::: Text :::

Here is an example of an email exchange we had during our work today:
Employee: I know that there are issues with logging from a different IP address than the default IP. I'm at a different location with a different IP address. Would the IP cause any problem?
Manager: Yes it will.
This bothers me. It is very ineffective communication:
- The employee obviously knew the problem. From his statement, he knew that logging in with his IP address would cause problem; yet he asked “Would the IP cause any problem?” He’s not asking the right question here.
- The manager answered the in the matter of fact — stating the exact same fact that the employee just pointed out — completely missed the underlying question and provided no directives.
- The end result was that there was no next action step defined to solve the problem. The employee pointed out the problem, the manager acknowledged the problem, then everything is left as it was.
From employee perspective
Recognizing problem is good. However, it’s important to ask the right questions. What do the employee need from the manager to solve the problem? Directive, instruction, permission, approval, contacts, or decisions, etc? Don't simply leave it at “Houston, we got a problem.”
We can even going beyond, provide a proposal. Take initiative! “I got a problem, I think I can try this to fix it, but need your approval, let me know if you don't want me to try it.”
Let’s take it from Manager perspective
Manager should be sensitive to what the real questions and underlining issues are, then proceed to provide directives if needed. Not everyone can ask the right questions, and not everyone can spot their underlying issues. We are much better at seeing the symptoms than the disease.

::: Supplied material :::

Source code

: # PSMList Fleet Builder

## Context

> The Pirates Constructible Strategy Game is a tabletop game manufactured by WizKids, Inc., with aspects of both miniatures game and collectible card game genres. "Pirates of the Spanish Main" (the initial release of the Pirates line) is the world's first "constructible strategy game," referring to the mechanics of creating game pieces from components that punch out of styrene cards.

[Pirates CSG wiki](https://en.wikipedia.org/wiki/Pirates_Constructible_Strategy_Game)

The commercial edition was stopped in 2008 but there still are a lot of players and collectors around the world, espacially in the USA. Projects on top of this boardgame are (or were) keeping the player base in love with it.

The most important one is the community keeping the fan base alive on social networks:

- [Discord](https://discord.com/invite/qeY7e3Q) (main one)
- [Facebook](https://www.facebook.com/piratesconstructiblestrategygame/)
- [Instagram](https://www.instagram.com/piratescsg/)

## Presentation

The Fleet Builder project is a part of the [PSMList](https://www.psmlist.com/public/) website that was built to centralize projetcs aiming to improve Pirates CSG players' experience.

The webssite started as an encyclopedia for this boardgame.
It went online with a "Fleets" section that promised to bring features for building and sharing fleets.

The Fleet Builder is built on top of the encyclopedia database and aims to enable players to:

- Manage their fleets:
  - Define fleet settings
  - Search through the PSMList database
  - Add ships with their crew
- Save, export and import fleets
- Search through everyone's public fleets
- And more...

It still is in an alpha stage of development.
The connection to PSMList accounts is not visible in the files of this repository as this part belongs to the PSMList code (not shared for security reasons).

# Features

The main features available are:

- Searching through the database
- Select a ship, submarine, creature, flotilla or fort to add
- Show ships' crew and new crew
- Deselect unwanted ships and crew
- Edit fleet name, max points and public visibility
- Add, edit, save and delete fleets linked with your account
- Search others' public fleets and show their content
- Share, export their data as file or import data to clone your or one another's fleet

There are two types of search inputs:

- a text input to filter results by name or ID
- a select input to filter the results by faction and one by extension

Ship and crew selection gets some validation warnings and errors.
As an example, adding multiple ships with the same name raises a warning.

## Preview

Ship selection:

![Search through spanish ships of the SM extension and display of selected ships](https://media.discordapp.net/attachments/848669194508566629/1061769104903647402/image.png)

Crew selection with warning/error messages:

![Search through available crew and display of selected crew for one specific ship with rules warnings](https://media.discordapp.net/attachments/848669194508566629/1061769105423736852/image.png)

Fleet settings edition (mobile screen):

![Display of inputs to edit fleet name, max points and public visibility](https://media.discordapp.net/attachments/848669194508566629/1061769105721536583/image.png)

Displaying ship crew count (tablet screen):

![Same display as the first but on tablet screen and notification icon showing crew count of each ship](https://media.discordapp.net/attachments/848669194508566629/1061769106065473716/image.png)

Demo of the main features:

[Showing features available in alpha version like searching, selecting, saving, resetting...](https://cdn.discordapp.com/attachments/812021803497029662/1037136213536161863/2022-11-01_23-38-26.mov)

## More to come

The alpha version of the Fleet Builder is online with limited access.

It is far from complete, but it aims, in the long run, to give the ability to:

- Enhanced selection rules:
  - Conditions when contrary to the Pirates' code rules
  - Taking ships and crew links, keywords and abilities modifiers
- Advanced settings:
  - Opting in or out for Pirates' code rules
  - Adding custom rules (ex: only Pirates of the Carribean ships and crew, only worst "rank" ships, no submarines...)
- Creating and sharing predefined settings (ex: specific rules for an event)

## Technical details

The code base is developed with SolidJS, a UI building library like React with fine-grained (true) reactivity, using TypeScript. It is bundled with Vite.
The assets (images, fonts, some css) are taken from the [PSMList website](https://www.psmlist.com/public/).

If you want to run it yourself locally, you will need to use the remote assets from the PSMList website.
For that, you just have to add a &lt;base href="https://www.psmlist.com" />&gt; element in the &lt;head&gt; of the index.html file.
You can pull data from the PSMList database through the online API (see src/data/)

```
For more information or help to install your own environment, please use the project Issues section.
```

:::

According to the text on workplace communication, what was the end result of the email exchange between the employee and the manager? You won't need the data.

__Solution to this task__: No next action step was defined to solve the problem, so everything was left as it was.